Jude laughed. “Listen to you. Here's an idea, give Dixie a ring. You know, the old bottle job across the hall? Have her come save you. Won't be the first time—will it?”

Strock sat there like an invisible hand had reached up and grabbed his throat. “You mouthy little prick.”

“I've got a plane to catch.”

Jude turned to walk away again. This time he didn't feel Strock's hand on his arm. Instead, the wood cane whipped down hard on his shoulder. The pain lanced through his back, but he ignored it as, on instinct, he spun around and gripped the cane's wood shaft. He found Strock staring at him with vacant eyes—giving up the cane, swaying on his feet, then clutching the bar as he murmured something Jude couldn't make out. In the background, the bartender froze, everybody in the bar stared. From down the bustling white corridor, two security guards strode toward them.
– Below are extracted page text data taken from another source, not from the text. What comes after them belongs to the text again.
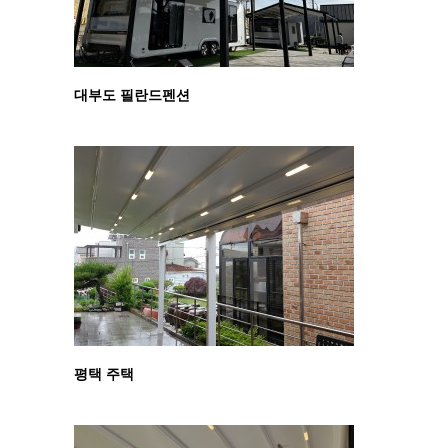
대부도 필란드펜션
평택 주택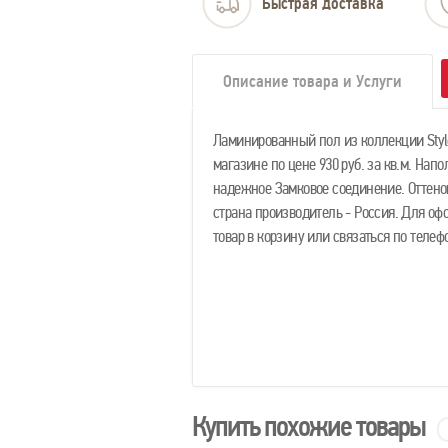
Быстрая доставка
Описание товара и Услуги
Ламинированный пол из коллекции Styl
магазине по цене 930 руб. за кв.м. Нап
надежное Замковое соединение. Оттенок
страна производитель - Россия. Для о
товар в корзину или связаться по тел
Купить похожие товары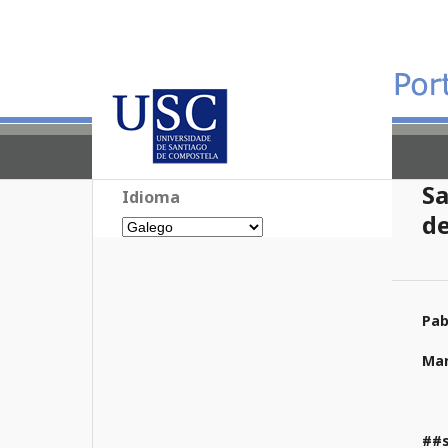
Sa
Idioma
d
Pab
Mar
##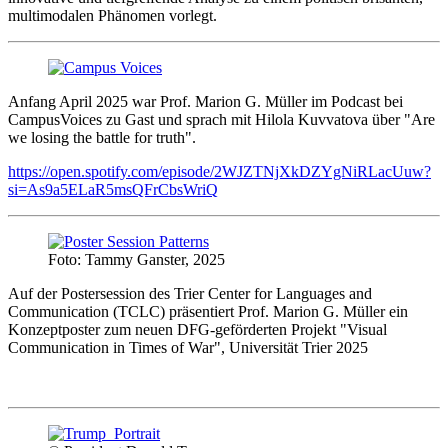
multimodalen Phänomen vorlegt.
Anfang April 2025 war Prof. Marion G. Müller im Podcast bei
CampusVoices zu Gast und sprach mit Hilola Kuvvatova über "Are
we losing the battle for truth".
https://open.spotify.com/episode/2WJZTNjXkDZYgNiRLacUuw?
si=As9a5ELaR5msQFrCbsWriQ
Foto: Tammy Ganster, 2025
Auf der Postersession des Trier Center for Languages and
Communication (TCLC) präsentiert Prof. Marion G. Müller ein
Konzeptposter zum neuen DFG-geförderten Projekt "Visual
Communication in Times of War", Universität Trier 2025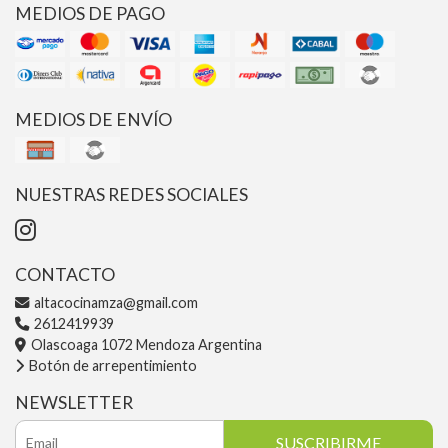
MEDIOS DE PAGO
MEDIOS DE ENVÍO
NUESTRAS REDES SOCIALES
CONTACTO
altacocinamza@gmail.com
2612419939
Olascoaga 1072 Mendoza Argentina
Botón de arrepentimiento
NEWSLETTER
SUSCRIBIRME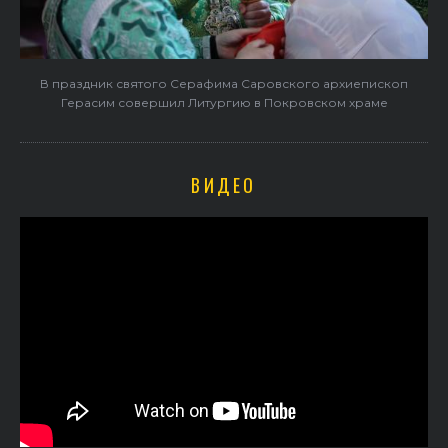
В праздник святого Серафима Саровского архиепископ
Герасим совершил Литургию в Покровском храме
ВИДЕО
Jude locked his arm around Strock's shoulder in a rough but chummy embrace and steered him back to his stool, pressing the cane into his hand. “I understand,” he whispered. “I do. I understand. Let me handle this.”
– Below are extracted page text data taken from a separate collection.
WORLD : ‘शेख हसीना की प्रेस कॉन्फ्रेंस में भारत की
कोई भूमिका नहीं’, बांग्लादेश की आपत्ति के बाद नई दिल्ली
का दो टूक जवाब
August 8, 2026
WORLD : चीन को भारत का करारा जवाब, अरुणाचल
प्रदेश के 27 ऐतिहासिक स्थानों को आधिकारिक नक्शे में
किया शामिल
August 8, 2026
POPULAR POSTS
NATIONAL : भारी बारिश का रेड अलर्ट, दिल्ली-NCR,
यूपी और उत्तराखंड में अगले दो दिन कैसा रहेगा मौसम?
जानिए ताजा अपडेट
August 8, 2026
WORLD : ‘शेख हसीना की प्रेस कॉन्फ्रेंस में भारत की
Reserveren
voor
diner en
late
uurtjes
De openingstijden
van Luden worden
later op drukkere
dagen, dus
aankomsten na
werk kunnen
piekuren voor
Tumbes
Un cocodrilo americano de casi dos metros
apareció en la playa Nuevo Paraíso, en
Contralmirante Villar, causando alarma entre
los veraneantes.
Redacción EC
Within seconds three more guards joined the first two, all of them chunky or small. The battery part was easy—Jude told them it was his complaint to make and he didn't intend to make one. Just a misunderstanding. But he had to tap into a long neglected reservoir of wild Irish bullshit to get them to back off public drunkenness, and not just on Strock's account. The adrenaline racing through his bloodstream helped concoct a veneer of sobriety but his tongue refused to play along, here and there slurring a crucial word. And the guards weren't the most experienced bunch; they seemed terrified of thinking for themselves.

Jude showed his passport and work ID, spoke to them as one of the tribe, saying he understood their concerns. He promised to personally guarantee that none of them suffered for taking a little initiative, demonstrating some judgment and letting him and Strock catch their flight. On the other hand, if they were delayed, forced to miss their plane, there would be damages in the thousands of dollars, his employer would be obliged to recoup the loss. That meant lawyers, paperwork. Scrutiny.